Ambres' 2005 rookie campaign was his best and most active season to-date. He finished 2005 with a batting average of .241 with four home runs and nine RBI in 53 games.

Ambres struggled with the Royals' AAA-franchise Omaha in and did not appear in any games with the parent club, becoming a free agent in October.

== New York Mets ==
On December 27, 2006, the New York Mets signed Ambres to a minor league contract .

Ambres was called up on July 17, and had the game-winning hit on July 22, his first Major League hit since 2005. Exactly one week later, Ambres was designated for assignment to clear a roster spot for Damion Easley who returned from the bereavement list. He was assigned to Triple-A New Orleans and finished the season there. Following the 2007 season, he became a free agent once again.

== San Diego Padres ==
On November 19, 2007, he signed a minor league contract with San Diego and was invited to spring training.

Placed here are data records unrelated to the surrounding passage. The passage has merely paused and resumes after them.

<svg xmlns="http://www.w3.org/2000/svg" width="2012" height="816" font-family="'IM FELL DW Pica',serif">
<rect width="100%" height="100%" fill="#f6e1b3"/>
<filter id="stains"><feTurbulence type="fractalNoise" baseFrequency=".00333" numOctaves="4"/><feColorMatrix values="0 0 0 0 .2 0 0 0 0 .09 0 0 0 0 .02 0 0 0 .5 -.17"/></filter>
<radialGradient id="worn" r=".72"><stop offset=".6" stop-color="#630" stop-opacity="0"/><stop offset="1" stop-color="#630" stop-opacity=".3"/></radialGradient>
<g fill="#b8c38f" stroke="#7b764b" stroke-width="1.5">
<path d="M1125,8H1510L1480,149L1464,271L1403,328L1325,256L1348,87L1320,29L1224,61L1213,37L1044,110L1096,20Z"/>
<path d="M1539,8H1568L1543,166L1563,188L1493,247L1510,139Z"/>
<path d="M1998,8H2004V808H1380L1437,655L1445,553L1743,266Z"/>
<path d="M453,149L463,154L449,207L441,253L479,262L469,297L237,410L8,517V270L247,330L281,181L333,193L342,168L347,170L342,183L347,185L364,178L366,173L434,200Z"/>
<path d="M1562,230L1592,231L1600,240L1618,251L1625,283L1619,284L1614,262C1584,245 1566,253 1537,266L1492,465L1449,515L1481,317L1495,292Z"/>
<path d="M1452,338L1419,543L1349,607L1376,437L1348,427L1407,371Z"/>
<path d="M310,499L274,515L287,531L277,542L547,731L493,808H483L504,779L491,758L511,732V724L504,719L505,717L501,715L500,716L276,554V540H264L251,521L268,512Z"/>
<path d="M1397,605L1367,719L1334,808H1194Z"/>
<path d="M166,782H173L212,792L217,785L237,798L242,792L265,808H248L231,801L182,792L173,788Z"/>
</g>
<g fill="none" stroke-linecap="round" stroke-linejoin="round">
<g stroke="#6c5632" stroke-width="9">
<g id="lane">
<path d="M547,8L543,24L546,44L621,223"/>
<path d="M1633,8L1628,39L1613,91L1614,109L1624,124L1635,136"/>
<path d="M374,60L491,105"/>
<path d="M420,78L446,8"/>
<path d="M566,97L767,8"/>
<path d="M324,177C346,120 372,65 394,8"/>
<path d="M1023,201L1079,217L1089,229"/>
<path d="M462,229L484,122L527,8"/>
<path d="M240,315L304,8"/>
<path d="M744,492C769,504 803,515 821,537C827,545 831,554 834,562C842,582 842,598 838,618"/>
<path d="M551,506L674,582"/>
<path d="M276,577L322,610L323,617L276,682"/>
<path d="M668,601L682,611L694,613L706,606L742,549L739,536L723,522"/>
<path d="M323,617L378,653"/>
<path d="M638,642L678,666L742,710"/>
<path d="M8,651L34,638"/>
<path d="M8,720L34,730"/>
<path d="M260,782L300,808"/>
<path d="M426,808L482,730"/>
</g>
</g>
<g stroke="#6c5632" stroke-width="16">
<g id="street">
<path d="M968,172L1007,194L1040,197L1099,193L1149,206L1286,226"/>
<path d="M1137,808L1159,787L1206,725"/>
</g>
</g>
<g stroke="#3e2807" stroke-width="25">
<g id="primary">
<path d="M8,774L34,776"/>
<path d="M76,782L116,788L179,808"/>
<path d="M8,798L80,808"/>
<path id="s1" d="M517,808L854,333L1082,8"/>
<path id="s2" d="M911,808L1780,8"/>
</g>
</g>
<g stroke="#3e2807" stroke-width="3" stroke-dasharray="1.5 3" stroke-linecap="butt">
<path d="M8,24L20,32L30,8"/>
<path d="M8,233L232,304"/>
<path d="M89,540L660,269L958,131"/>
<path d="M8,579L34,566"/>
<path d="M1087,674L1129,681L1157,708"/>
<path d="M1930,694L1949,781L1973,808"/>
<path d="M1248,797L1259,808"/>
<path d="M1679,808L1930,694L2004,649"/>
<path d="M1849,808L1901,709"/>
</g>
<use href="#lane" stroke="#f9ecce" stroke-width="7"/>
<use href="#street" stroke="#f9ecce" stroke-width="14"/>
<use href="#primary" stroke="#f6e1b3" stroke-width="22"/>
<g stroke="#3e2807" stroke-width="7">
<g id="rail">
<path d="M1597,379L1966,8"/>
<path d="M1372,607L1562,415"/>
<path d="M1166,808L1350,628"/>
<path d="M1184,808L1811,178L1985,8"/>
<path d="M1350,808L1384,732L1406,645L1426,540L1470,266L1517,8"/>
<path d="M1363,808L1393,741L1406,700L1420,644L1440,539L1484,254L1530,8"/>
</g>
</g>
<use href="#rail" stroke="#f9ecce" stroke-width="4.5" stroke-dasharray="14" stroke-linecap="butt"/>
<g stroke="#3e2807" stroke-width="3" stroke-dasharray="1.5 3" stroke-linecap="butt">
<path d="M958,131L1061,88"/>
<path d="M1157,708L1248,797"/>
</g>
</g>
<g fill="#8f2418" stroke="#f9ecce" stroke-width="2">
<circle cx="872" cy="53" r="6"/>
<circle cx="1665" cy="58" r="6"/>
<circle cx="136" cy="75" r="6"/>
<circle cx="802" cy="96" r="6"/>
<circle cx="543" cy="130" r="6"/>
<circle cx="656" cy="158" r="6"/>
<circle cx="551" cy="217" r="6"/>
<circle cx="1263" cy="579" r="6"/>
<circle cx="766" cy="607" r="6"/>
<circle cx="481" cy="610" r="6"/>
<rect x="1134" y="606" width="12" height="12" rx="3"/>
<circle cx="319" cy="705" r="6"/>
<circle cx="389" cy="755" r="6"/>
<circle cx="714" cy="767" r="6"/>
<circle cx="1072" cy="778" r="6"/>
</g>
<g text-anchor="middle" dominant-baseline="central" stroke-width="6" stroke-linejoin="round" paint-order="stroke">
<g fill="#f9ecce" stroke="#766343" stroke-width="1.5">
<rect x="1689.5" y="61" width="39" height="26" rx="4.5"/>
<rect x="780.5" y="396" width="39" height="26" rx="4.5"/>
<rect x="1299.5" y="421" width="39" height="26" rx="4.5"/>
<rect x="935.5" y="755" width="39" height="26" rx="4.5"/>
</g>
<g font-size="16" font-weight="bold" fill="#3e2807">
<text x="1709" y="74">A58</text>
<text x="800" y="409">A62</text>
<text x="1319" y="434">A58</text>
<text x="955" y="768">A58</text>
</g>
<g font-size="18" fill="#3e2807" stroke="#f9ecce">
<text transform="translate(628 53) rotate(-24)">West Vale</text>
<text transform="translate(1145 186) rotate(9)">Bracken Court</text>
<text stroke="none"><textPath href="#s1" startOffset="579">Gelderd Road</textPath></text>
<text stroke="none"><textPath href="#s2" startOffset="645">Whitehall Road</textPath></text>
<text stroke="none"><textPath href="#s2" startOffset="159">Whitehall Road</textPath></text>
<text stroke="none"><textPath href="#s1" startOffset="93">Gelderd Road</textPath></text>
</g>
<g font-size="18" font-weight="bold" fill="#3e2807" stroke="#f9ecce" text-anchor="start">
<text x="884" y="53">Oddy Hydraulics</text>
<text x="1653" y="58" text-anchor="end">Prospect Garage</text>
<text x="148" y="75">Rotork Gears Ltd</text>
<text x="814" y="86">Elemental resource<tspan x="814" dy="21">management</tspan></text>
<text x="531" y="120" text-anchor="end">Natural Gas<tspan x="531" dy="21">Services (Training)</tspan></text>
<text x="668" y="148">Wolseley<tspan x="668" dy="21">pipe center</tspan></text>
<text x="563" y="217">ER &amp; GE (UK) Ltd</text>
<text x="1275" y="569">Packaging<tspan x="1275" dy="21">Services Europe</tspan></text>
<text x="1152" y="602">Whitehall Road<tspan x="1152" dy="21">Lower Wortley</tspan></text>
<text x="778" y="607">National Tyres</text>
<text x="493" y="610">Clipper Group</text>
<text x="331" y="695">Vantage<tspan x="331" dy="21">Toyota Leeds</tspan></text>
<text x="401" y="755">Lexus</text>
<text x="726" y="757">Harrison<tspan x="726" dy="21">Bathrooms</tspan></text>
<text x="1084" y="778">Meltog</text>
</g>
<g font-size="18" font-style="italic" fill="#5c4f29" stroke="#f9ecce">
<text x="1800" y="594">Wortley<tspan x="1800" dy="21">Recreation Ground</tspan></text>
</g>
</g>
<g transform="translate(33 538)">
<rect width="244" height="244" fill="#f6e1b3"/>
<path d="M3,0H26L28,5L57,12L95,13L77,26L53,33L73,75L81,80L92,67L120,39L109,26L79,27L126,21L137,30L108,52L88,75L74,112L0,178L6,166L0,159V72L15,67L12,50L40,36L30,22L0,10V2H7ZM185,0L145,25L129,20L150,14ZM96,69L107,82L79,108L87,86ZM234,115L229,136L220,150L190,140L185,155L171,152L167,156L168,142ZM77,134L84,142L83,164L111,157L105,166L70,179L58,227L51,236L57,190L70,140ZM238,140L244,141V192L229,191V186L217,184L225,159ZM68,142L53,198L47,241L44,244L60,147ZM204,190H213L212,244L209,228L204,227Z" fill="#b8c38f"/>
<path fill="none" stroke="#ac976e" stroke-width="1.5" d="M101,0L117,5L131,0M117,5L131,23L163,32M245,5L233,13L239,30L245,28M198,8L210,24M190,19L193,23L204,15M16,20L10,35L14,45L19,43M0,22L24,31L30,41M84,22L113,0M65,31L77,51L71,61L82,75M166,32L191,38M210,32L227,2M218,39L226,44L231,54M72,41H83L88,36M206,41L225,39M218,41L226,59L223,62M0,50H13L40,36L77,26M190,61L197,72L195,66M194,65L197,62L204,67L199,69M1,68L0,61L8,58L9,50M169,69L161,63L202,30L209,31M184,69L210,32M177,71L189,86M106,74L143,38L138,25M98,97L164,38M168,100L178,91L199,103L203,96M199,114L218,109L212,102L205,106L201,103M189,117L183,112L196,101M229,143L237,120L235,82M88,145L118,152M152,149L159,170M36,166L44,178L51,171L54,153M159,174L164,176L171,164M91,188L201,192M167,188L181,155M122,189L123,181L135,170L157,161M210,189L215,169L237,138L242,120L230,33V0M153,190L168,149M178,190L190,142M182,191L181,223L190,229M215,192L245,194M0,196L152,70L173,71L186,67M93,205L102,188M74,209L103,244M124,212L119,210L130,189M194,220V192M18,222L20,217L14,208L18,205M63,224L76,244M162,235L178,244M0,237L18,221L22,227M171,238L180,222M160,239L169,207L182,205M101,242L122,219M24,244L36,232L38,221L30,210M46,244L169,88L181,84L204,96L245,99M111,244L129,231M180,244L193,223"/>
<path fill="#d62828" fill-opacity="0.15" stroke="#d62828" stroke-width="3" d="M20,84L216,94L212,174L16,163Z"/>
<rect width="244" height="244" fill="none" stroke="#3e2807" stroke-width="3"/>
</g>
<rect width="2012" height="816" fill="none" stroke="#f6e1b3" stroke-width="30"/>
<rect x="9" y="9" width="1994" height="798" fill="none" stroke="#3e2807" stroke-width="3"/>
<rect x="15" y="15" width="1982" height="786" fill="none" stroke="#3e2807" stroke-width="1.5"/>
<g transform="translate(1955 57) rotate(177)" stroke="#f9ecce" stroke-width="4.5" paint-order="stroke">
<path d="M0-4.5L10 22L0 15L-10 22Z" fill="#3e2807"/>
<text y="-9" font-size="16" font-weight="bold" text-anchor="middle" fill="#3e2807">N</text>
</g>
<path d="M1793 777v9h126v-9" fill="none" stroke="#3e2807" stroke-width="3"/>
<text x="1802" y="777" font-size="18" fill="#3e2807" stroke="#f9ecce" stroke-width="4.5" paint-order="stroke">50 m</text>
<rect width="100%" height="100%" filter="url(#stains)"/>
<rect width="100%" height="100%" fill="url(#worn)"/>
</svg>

Ambres was called up on July 8, 2008 for a game against the Florida Marlins. On July 26, Ambres was designated for assignment and outrighted to the minors on August 1 after clearing waivers. The Padres brought him back on September 2. Ambres elected to become a free agent after the end of the season after being outrighted to the minors once again.

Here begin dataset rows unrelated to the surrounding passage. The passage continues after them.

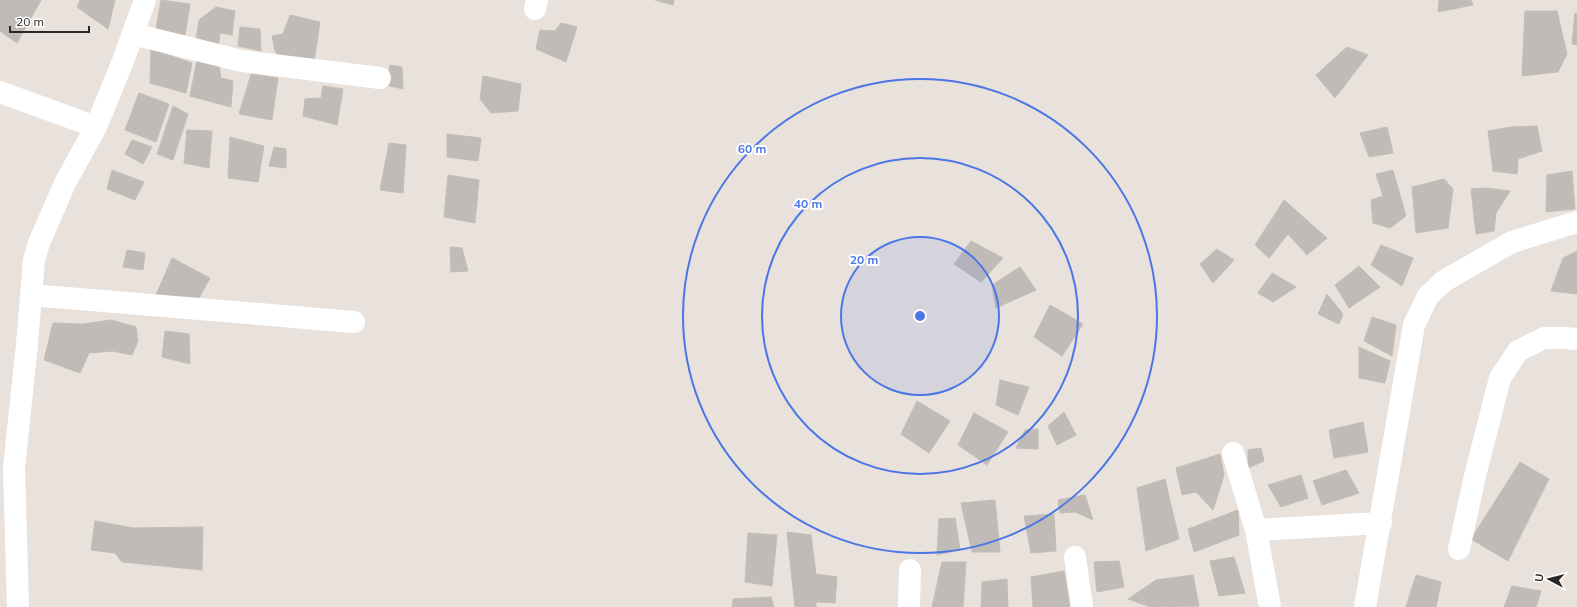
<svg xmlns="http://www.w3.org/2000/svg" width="1577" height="607" font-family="Mulish,sans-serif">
<rect width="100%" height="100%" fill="#e9e1db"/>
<!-- building -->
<path fill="#c1bbb7" stroke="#c4bdb5" d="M0 0H41L17 43 0 31Z
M80 0H115L108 29 77 7Z
M161 0 190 4 185 35 156 29Z
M655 0H674L673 5Z
M1439 0H1471L1473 5 1438 12Z
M216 7 235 11 232 35 220 33 218 49 196 40 199 20Z
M1525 11H1557L1567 54 1558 72 1522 76Z
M1575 13 1577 14V45L1572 44Z
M290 15 320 22 314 62 282 60 275 51 272 36 283 34Z
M561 23 577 27 566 62 536 49 540 30 555 31Z
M240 27 260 29 261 51 238 46Z
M1347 47 1368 55 1335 98 1316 75Z
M151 49 192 63 186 93 150 83Z
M197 60 219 66 221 78 233 81 231 107 190 96Z
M390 65 402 67 403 89 386 85Z
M251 74 278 78 272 120 239 114Z
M483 76 521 84 518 111 491 113 480 99Z
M323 86 343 89 337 125 303 116 305 99 321 98Z
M139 93 169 104 156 142 125 130Z
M173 106 188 114 173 160 157 154Z
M1537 126 1542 151 1518 159 1517 174 1493 171 1488 131 1511 127Z
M1387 127 1393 153 1369 157 1360 133Z
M187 130 212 131 209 168 184 163Z
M447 134 481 138 478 161 447 157Z
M230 137 264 146 258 182 228 178Z
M132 140 152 147 143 164 125 154Z
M389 143 406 145 403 193 380 190Z
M274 147 286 149V168L269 166Z
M112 170 144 182 135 200 107 189Z
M1393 170 1406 216 1390 228 1373 223 1371 200 1383 196 1376 174Z
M1572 171 1575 209 1546 212 1547 175Z
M448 175 479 180 475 223 444 217Z
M1444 179 1453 189 1448 228 1416 233 1412 187Z
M1486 188 1510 191 1496 213 1494 231 1476 234 1471 189Z
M1284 200 1327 238 1307 255 1288 234 1269 258 1255 245Z
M971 241 1003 258 981 282 954 264Z
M1381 245 1413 258 1402 286 1371 265Z
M450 247 462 248 468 271 451 272Z
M1217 249 1234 260 1213 283 1200 264Z
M127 250 145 253 143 270 123 267Z
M1577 251V294L1551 291 1563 258Z
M172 258 210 278 193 309 156 295Z
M1359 266 1380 287 1349 308 1335 285Z
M1020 267 1036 290 996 308 992 285Z
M1272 273 1296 287 1273 302 1258 293Z
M1327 294 1343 314 1339 324 1318 314Z
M1050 305 1083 324 1062 356 1034 337Z
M1372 317 1396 325 1392 356 1364 341Z
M111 320 136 327 138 341 132 355 113 351 89 353 80 373 44 360 53 323 83 324Z
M165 331 189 334 190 364 162 357Z
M1359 347 1390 361 1385 383 1359 378Z
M1000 380 1029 387 1018 415 996 405Z
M917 401 950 421 929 453 901 434Z
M1064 412 1076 435 1057 445 1048 426Z
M974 413 1008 432 987 465 958 445Z
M1363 422 1368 452 1334 458 1329 430Z
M1038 429V449L1016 448 1025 430Z
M1261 448 1264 461 1248 468V450Z
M1220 454 1224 475 1213 510 1196 492 1182 495 1176 468Z
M1520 462 1549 479 1508 561 1471 539Z
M1346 470 1359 493 1322 505 1313 481Z
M1301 475 1308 498 1281 507 1268 485Z
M1165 479 1179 539 1146 551 1137 488Z
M1085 495 1093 520 1075 512 1060 513 1058 500Z
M995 500 1000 552H972L961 503Z
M1238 510 1239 535 1194 552 1188 529Z
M1054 514 1056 551 1031 553 1024 516Z
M955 518 960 550 937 555 939 519Z
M95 521 133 528 203 527 202 570 122 562 115 553 91 550Z
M787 532 811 535 816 574 837 577 835 603 816 602V607H795Z
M748 533 777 535 772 586 745 582Z
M1234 557 1245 593 1219 596 1210 561Z
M1119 561 1124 587 1097 592 1094 562Z
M942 562H966L963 607H932Z
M1064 571 1070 607H1033L1031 577Z
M1193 575 1199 606 1150 607 1128 599 1156 580Z
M1416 575 1441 582 1436 607H1406Z
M1007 579 1008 607H981L982 582Z
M1512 586 1541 591 1536 607H1504Z
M771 597 774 607H732L733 599Z"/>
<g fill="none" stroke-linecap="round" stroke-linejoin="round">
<!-- minor -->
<path stroke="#fff" stroke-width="22" d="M535 9 537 0
M133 34 242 61 380 78
M0 92 96 127
M31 295 354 322
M1233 453 1256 530 1270 607
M1256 530 1381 523
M1459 549 1475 476 1500 378 1518 351 1544 338H1565L1577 339
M1075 557 1082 607
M18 607 14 468 27 344 34 260 39 243 65 183 96 127 123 61 145 0
M909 607 910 570
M1365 607 1414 325 1428 296 1444 281 1512 242 1577 222"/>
</g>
<!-- distance rings -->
<circle cx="920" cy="316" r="79" fill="#4b77e6" fill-opacity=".12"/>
<g fill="none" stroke="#4b77e6" stroke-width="2">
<circle cx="920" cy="316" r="79"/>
<circle cx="920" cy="316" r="158"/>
<circle cx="920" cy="316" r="237"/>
</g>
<circle cx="920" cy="316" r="6" fill="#4b77e6" stroke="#fff" stroke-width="2"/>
<g font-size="12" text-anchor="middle" font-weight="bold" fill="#4b77e6" stroke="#fff" stroke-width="4" stroke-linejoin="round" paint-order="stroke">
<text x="752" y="153">60 m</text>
<text x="808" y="208">40 m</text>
<text x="864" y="264">20 m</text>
</g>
<!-- north arrow -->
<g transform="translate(1549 579) rotate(277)" stroke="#ffffff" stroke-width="3" paint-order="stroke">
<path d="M0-3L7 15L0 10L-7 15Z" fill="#282828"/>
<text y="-6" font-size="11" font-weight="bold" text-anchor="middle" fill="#282828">U</text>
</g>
<!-- scale -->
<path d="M10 26v6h79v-6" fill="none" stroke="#282828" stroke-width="2"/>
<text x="16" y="26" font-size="12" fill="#282828" stroke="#ffffff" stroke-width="3" paint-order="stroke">20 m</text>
</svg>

== Boston Red Sox again ==
On January 24, Ambres signed a minor league deal with the Boston Red Sox.

== New York Mets again ==
On June 10, the New York Mets acquired Chip Ambres from the Boston Red Sox as part of a conditional deal. The veteran outfielder was assigned to the Buffalo Bisons, where he finished the season and his professional playing career. In parts of 11 minor league seasons, Ambres batted .259/.358/.436, slugging 125 HR and stealing 175 bases.